The dusty enclosure around the central star is very likely a disc. The bipolar outflows in the image indicate that the system has angular momentum, which is very likely generated by an accretion disc. In addition, a disc geometry would account for the varying thickness of the enclosure that allows light to escape along the disc's axis and illuminate the outer layers of gas, but still blocks it from our direct view along the disc edge. Although dusty discs have been confirmed around several post-AGB objects (S. De Ruyter et al., 2006), a disc around the Egg Nebula is yet to be confirmed.

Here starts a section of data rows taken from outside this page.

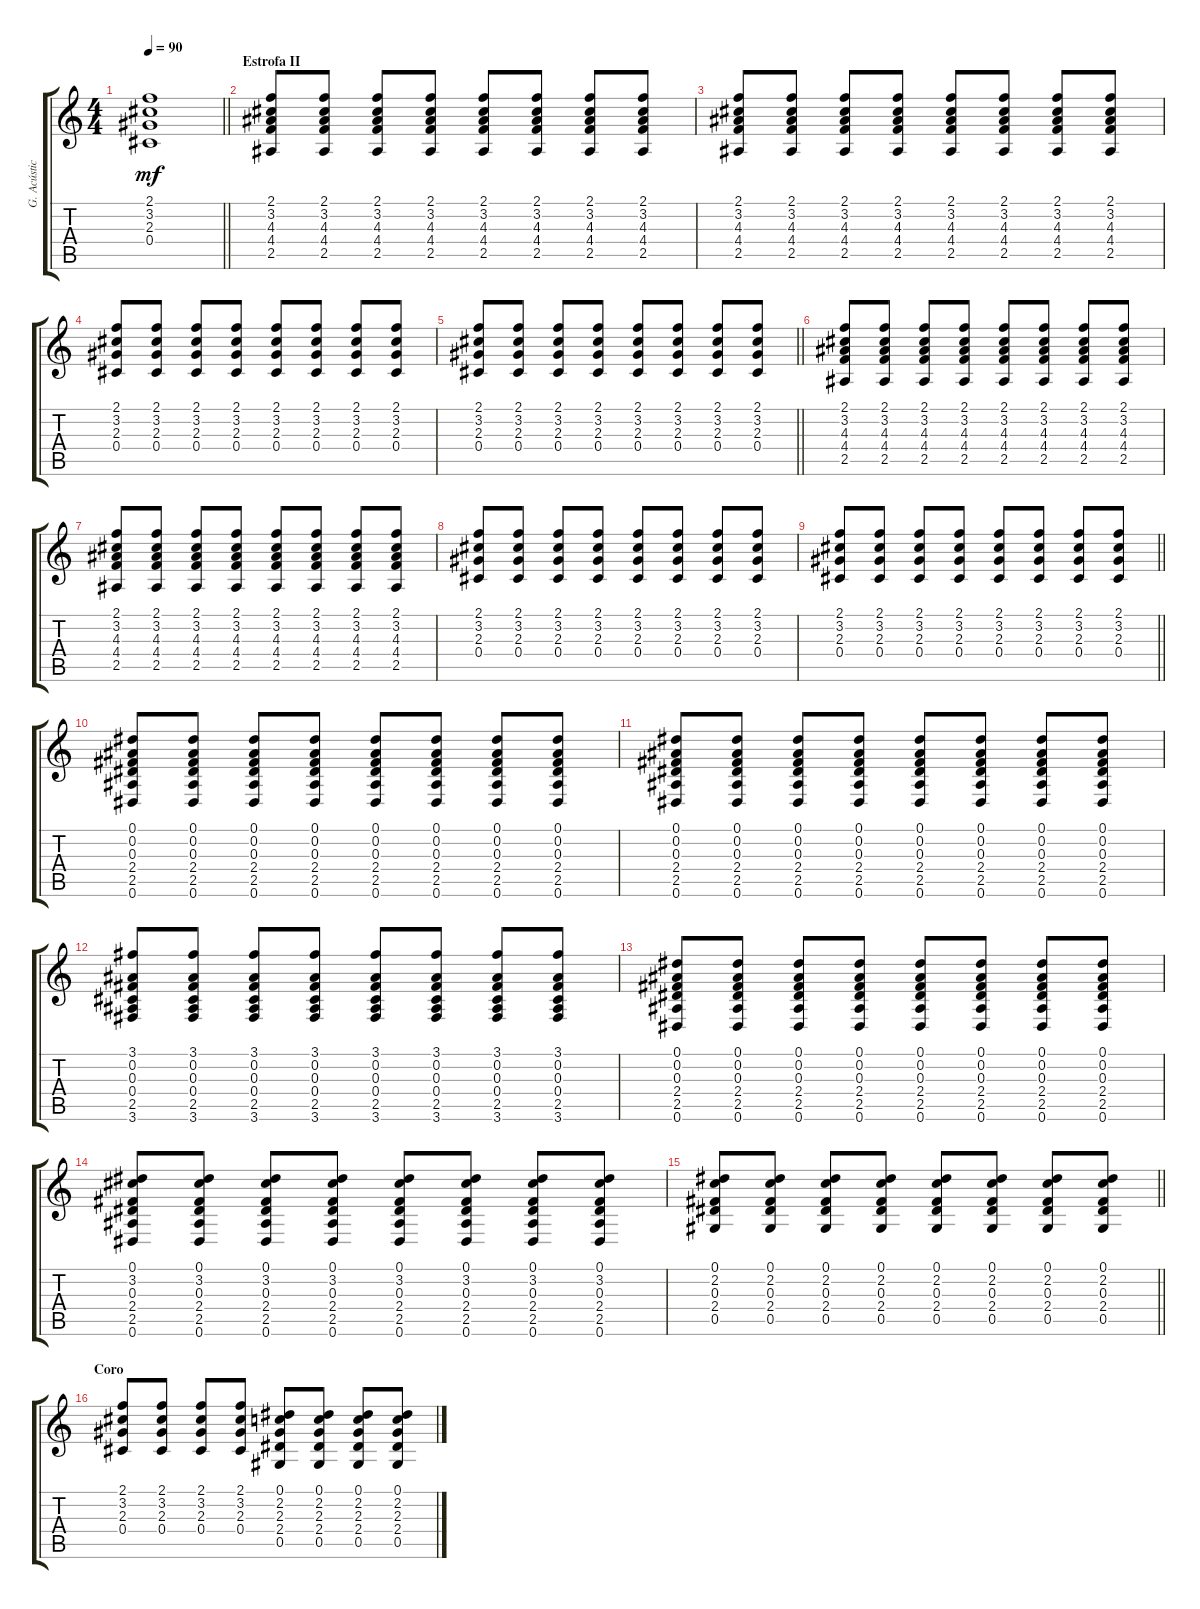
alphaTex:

\track ("G. Acústica 2" "G. Acústic") {instrument acousticguitarsteel}
\staff {score tabs}
\tuning (Eb4 Bb3 Gb3 Db3 Ab2 Eb2) {hide}
\ts (4 4)
\tempo 90
\clef g2
\barLineRight lightlight
\ks c
(2.1 3.2 2.3 0.4).1{dy mf} |
\section ("" "Estrofa II")
(2.1 3.2 4.3 4.4 2.5).8 (2.1 3.2 4.3 4.4 2.5).8 (2.1 3.2 4.3 4.4 2.5).8 (2.1 3.2 4.3 4.4 2.5).8 (2.1 3.2 4.3 4.4 2.5).8 (2.1 3.2 4.3 4.4 2.5).8 (2.1 3.2 4.3 4.4 2.5).8 (2.1 3.2 4.3 4.4 2.5).8 |
(2.1 3.2 4.3 4.4 2.5).8 (2.1 3.2 4.3 4.4 2.5).8 (2.1 3.2 4.3 4.4 2.5).8 (2.1 3.2 4.3 4.4 2.5).8 (2.1 3.2 4.3 4.4 2.5).8 (2.1 3.2 4.3 4.4 2.5).8 (2.1 3.2 4.3 4.4 2.5).8 (2.1 3.2 4.3 4.4 2.5).8 |
(2.1 3.2 2.3 0.4).8 (2.1 3.2 2.3 0.4).8 (2.1 3.2 2.3 0.4).8 (2.1 3.2 2.3 0.4).8 (2.1 3.2 2.3 0.4).8 (2.1 3.2 2.3 0.4).8 (2.1 3.2 2.3 0.4).8 (2.1 3.2 2.3 0.4).8 |
\barLineRight lightlight
(2.1 3.2 2.3 0.4).8 (2.1 3.2 2.3 0.4).8 (2.1 3.2 2.3 0.4).8 (2.1 3.2 2.3 0.4).8 (2.1 3.2 2.3 0.4).8 (2.1 3.2 2.3 0.4).8 (2.1 3.2 2.3 0.4).8 (2.1 3.2 2.3 0.4).8 |
(2.1 3.2 4.3 4.4 2.5).8 (2.1 3.2 4.3 4.4 2.5).8 (2.1 3.2 4.3 4.4 2.5).8 (2.1 3.2 4.3 4.4 2.5).8 (2.1 3.2 4.3 4.4 2.5).8 (2.1 3.2 4.3 4.4 2.5).8 (2.1 3.2 4.3 4.4 2.5).8 (2.1 3.2 4.3 4.4 2.5).8 |
(2.1 3.2 4.3 4.4 2.5).8 (2.1 3.2 4.3 4.4 2.5).8 (2.1 3.2 4.3 4.4 2.5).8 (2.1 3.2 4.3 4.4 2.5).8 (2.1 3.2 4.3 4.4 2.5).8 (2.1 3.2 4.3 4.4 2.5).8 (2.1 3.2 4.3 4.4 2.5).8 (2.1 3.2 4.3 4.4 2.5).8 |
(2.1 3.2 2.3 0.4).8 (2.1 3.2 2.3 0.4).8 (2.1 3.2 2.3 0.4).8 (2.1 3.2 2.3 0.4).8 (2.1 3.2 2.3 0.4).8 (2.1 3.2 2.3 0.4).8 (2.1 3.2 2.3 0.4).8 (2.1 3.2 2.3 0.4).8 |
\barLineRight lightlight
(2.1 3.2 2.3 0.4).8 (2.1 3.2 2.3 0.4).8 (2.1 3.2 2.3 0.4).8 (2.1 3.2 2.3 0.4).8 (2.1 3.2 2.3 0.4).8 (2.1 3.2 2.3 0.4).8 (2.1 3.2 2.3 0.4).8 (2.1 3.2 2.3 0.4).8 |
(0.1 0.2 0.3 2.4 2.5 0.6).8 (0.1 0.2 0.3 2.4 2.5 0.6).8 (0.1 0.2 0.3 2.4 2.5 0.6).8 (0.1 0.2 0.3 2.4 2.5 0.6).8 (0.1 0.2 0.3 2.4 2.5 0.6).8 (0.1 0.2 0.3 2.4 2.5 0.6).8 (0.1 0.2 0.3 2.4 2.5 0.6).8 (0.1 0.2 0.3 2.4 2.5 0.6).8 |
(0.1 0.2 0.3 2.4 2.5 0.6).8 (0.1 0.2 0.3 2.4 2.5 0.6).8 (0.1 0.2 0.3 2.4 2.5 0.6).8 (0.1 0.2 0.3 2.4 2.5 0.6).8 (0.1 0.2 0.3 2.4 2.5 0.6).8 (0.1 0.2 0.3 2.4 2.5 0.6).8 (0.1 0.2 0.3 2.4 2.5 0.6).8 (0.1 0.2 0.3 2.4 2.5 0.6).8 |
(3.1 0.2 0.3 0.4 2.5 3.6).8 (3.1 0.2 0.3 0.4 2.5 3.6).8 (3.1 0.2 0.3 0.4 2.5 3.6).8 (3.1 0.2 0.3 0.4 2.5 3.6).8 (3.1 0.2 0.3 0.4 2.5 3.6).8 (3.1 0.2 0.3 0.4 2.5 3.6).8 (3.1 0.2 0.3 0.4 2.5 3.6).8 (3.1 0.2 0.3 0.4 2.5 3.6).8 |
(0.1 0.2 0.3 2.4 2.5 0.6).8 (0.1 0.2 0.3 2.4 2.5 0.6).8 (0.1 0.2 0.3 2.4 2.5 0.6).8 (0.1 0.2 0.3 2.4 2.5 0.6).8 (0.1 0.2 0.3 2.4 2.5 0.6).8 (0.1 0.2 0.3 2.4 2.5 0.6).8 (0.1 0.2 0.3 2.4 2.5 0.6).8 (0.1 0.2 0.3 2.4 2.5 0.6).8 |
(0.1 3.2 0.3 2.4 2.5 0.6).8 (0.1 3.2 0.3 2.4 2.5 0.6).8 (0.1 3.2 0.3 2.4 2.5 0.6).8 (0.1 3.2 0.3 2.4 2.5 0.6).8 (0.1 3.2 0.3 2.4 2.5 0.6).8 (0.1 3.2 0.3 2.4 2.5 0.6).8 (0.1 3.2 0.3 2.4 2.5 0.6).8 (0.1 3.2 0.3 2.4 2.5 0.6).8 |
\barLineRight lightlight
(0.1 2.2 0.3 2.4 0.5).8 (0.1 2.2 0.3 2.4 0.5).8 (0.1 2.2 0.3 2.4 0.5).8 (0.1 2.2 0.3 2.4 0.5).8 (0.1 2.2 0.3 2.4 0.5).8 (0.1 2.2 0.3 2.4 0.5).8 (0.1 2.2 0.3 2.4 0.5).8 (0.1 2.2 0.3 2.4 0.5).8 |
\section ("" "Coro")
(2.1 3.2 2.3 0.4).8 (2.1 3.2 2.3 0.4).8 (2.1 3.2 2.3 0.4).8 (2.1 3.2 2.3 0.4).8 (0.1 2.2 2.3 2.4 0.5).8 (0.1 2.2 2.3 2.4 0.5).8 (0.1 2.2 2.3 2.4 0.5).8 (0.1 2.2 2.3 2.4 0.5).8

The Egg Nebula shows strong microwave emission from rotational transitions of carbon monoxide (CO) and hydrogen cyanide (HCN). The presence of strong HCN emission indicates that the progenitor AGB star was a carbon star. Millimeter wave spectral lines from 38 molecular species have been detected in the outflow. The CO and HCN spectra have a strong blue-shifted P Cygni absorption feature, and show the presence of a ~100 km/sec high velocity wind inside of the remnant AGB wind (which is expanding at 18 km/sec).

The Egg Nebula was photographed by the Wide Field and Planetary Camera 2 of the NASA/ESA Hubble Space Telescope. The Egg Nebula emits polarized light which can also be detected visually by a medium-sized telescope.